Хотела отнять медальон, но проклятый гайлар поднял его выше, не давая схватить цепкими пальцами.
— Откуда он у тебяяя? Где взял? Кто поссссмел отдать?
— Нашел.
— Мальчишшшшка, маленький предатель. Я знала… знала, что гайларам верить нельзя, даже если взрастил их собственными руками и пригрел на своем сердце.
— Мальчишка еще ребенок, а детей легко обмануть. Не вини Рона. Он предан тебе и, как ни странно, любит тебя, баордское отродье.
— Это не делает тебе чести, волк. Обмануть младенца каждый может.
— На войне честь — ненужная ноша, которая камнем утянет своего хозяина на дно. Костями благородных устлано озеро Ровен. Где кости моего благородного отца, я до сих пор не знаю. К чему оно, если пользы никакой?
— То, что ты задумал, может стоить тебе и нам всем жизни. Тьма учует нарушенный баланс и направит свою мощь в наши земли.
— И мы дадим ей отпор. — глаза Рейна сверкнули зеленым фосфором, и Сивар вздрогнула. Она всегда страшилась его зверя, его тайной мощи и возможностей, а также жестокости, на которую не все баорды способны.
— Не зря мне сказали руны, что женщина с красными волосами погубит тебя.
— Я не верю ни рунам, ни звездам. Я верю в себя. Скажи, КАК? Или я швырну этот медальон в костер. Мне надоела пустая болтовня.
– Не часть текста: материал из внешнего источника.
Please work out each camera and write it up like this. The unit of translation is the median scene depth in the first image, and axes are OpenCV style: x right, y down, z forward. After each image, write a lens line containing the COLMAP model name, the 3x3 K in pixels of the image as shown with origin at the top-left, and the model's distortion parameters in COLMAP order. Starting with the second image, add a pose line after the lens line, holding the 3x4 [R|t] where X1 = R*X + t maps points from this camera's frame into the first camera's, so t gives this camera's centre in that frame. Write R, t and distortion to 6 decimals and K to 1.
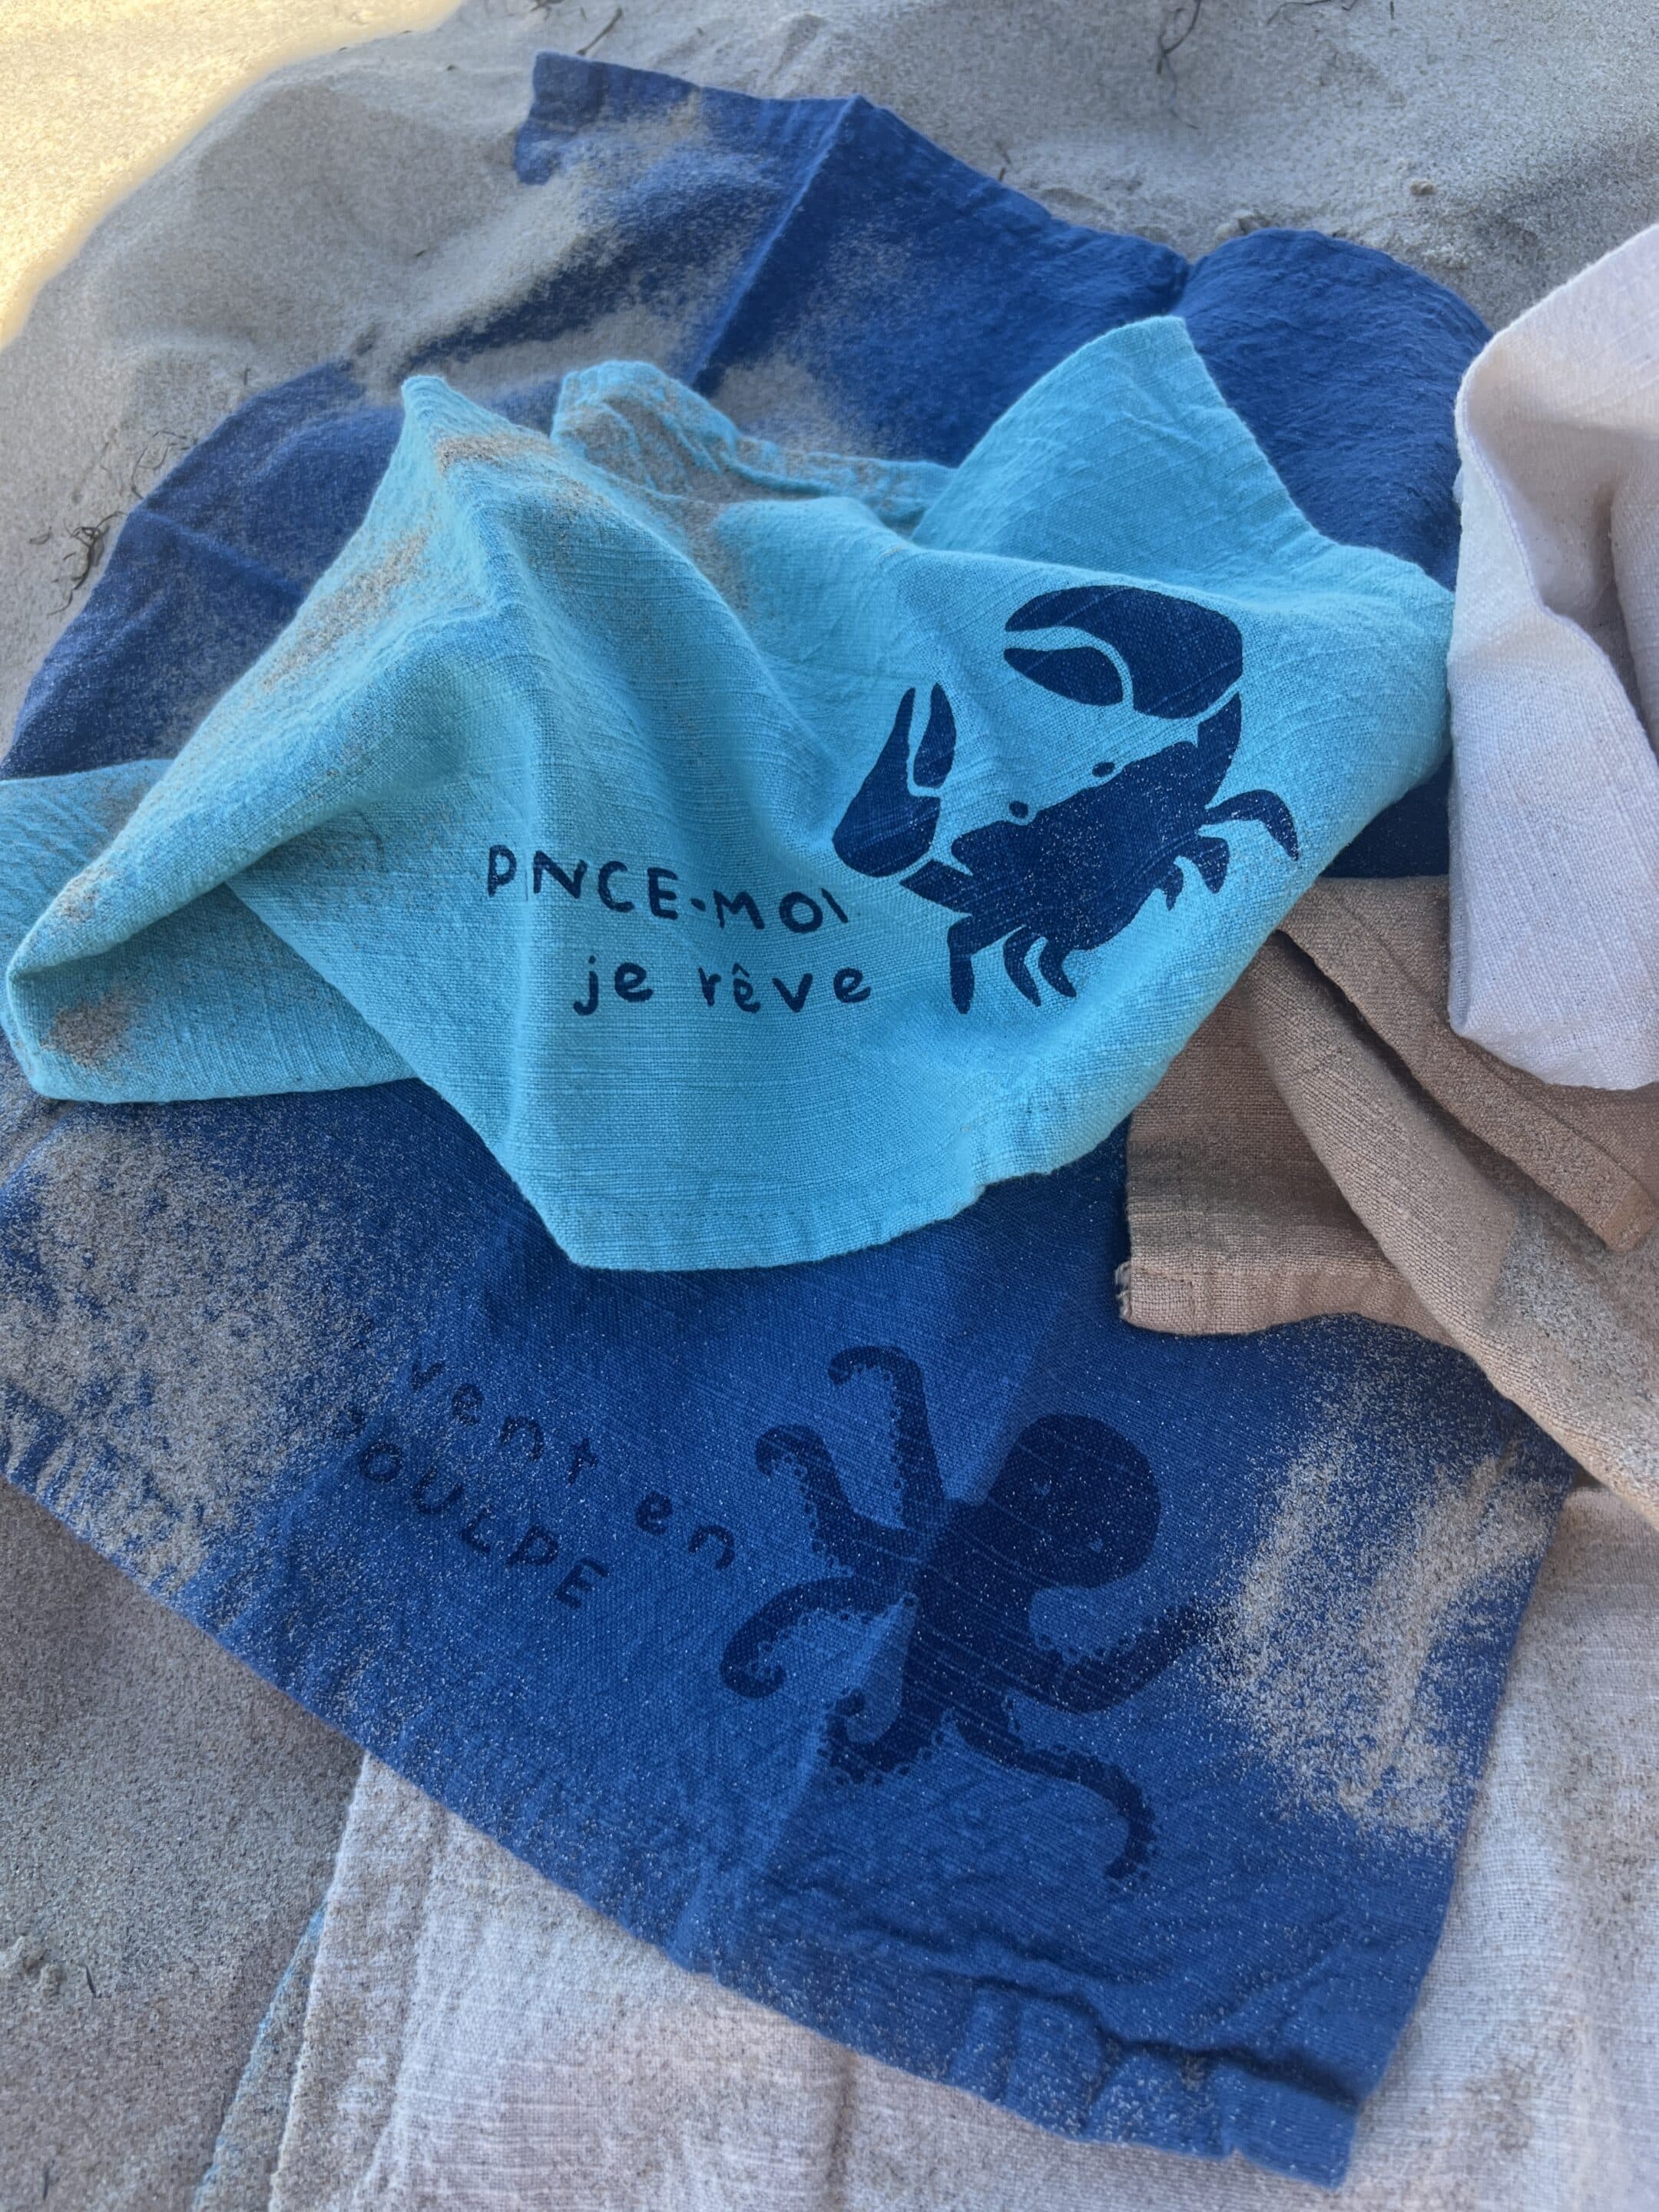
lens RADIAL K [[1691.3, 0, 832.0], [0, 1691.3, 1104.3], [0, 0, 1]] dist [0.024645, -0.048396]
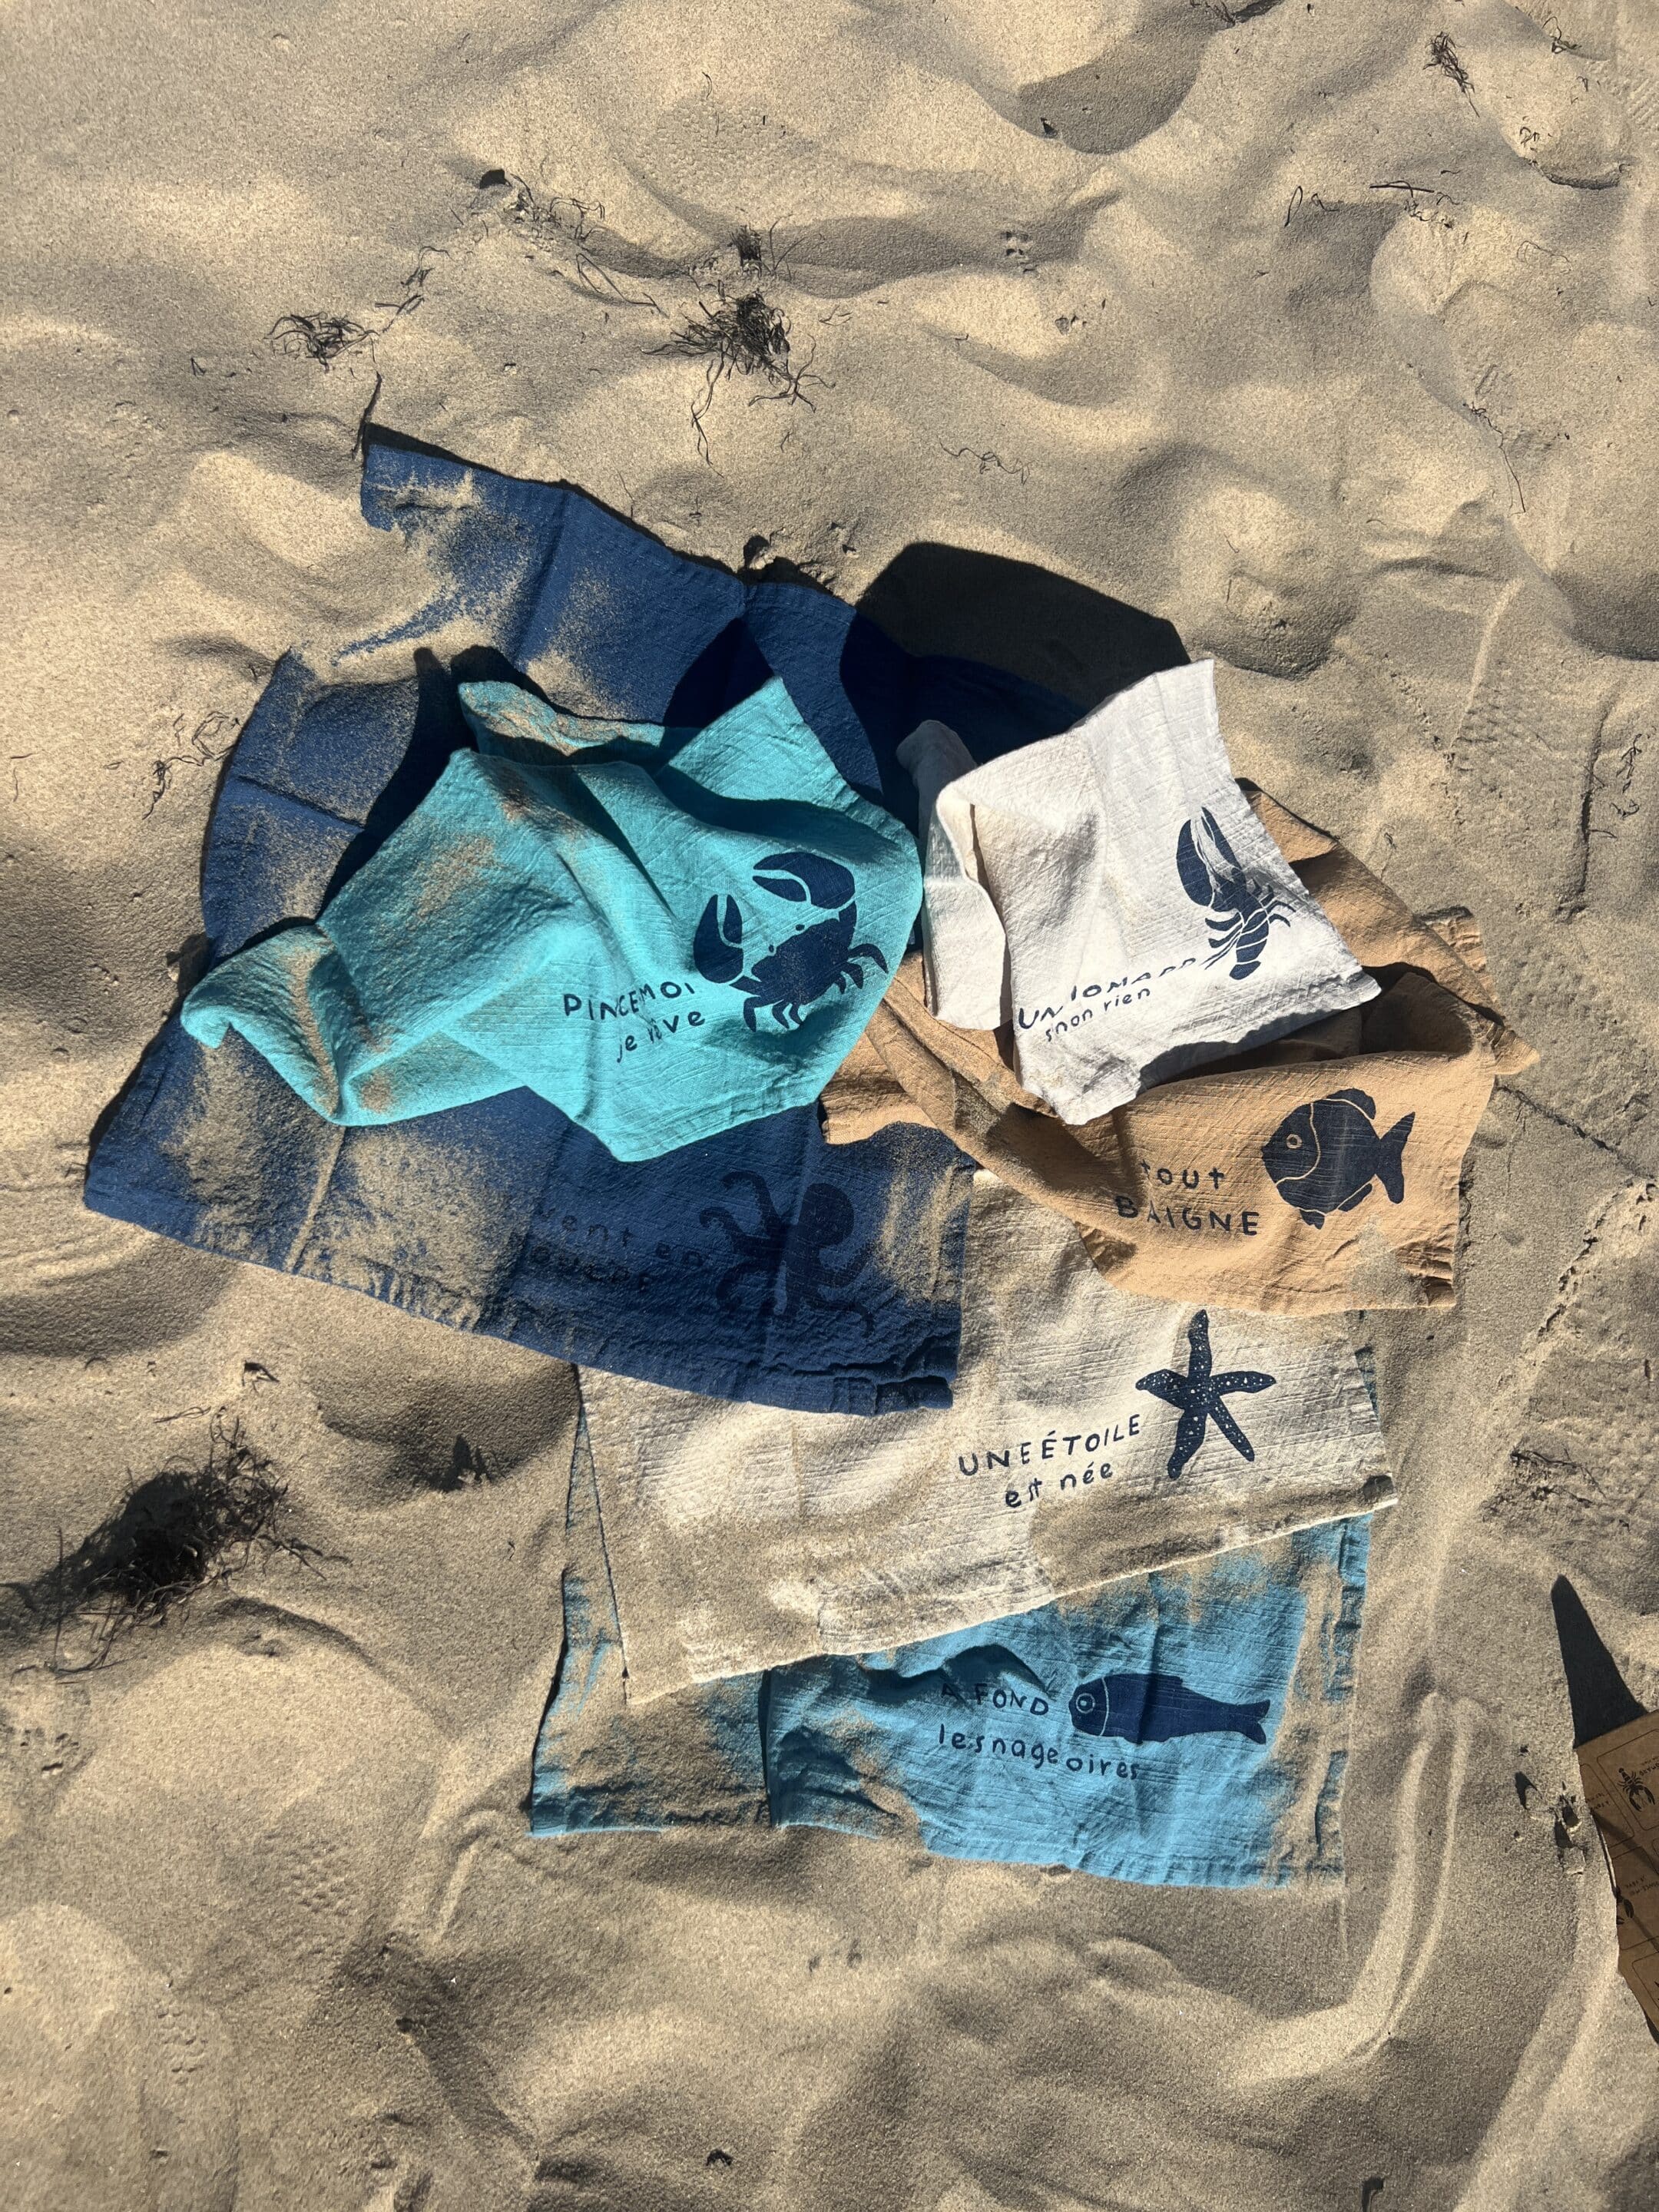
lens RADIAL K [[1513.3, 0, 824.0], [0, 1513.3, 1074.2], [0, 0, 1]] dist [0.058120, -0.109777]
pose [[0.892307, -0.162794, 0.421053, -0.777830], [0.066008, 0.969739, 0.235050, -0.510910], [-0.446577, -0.181944, 0.876051, -0.993538]]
Время идет.
Поднес цепочку к пламени, и Сивар дернулась всем телом, как от боли.
— Не смей… не тронь реликвию племени.
— Говори.
— Они должны прийти к тебе добровольно, склонить перед тобой головы и дать заклеймить их поцелуем волка в самое сердце, а когда смерть постучит к ним в окна, они должны ждать до полной луны.
— У меня нет времени ждать. Как ускорить процесс?
— Его нельзя ускорить.
Тронул кулоном пламя, и лапы паука задрожали, нагреваясь. Сивар протянула костлявую руку, сгибая и разгибая пальцы.
— Хорошо… я скажу, и пусть это будет твоим грехом. Дай им испить твоей крови, и станут они не слугами луны, а твоими слугами, и обратятся по твоему приказу и вместе с тобой. Но если умрешь… и они последуют за тобой. Умрет один из них, и станет слабее вся стая. Они все возьмут себе твою силу и твое бессмертие, разделят между собой. Все станут детьми твоими, связанными кровью. Чем больше твоя армия, тем слабее ты сам.
— Насколько слабее?
Сивар взяла в руки иглу и показала ее Рейну.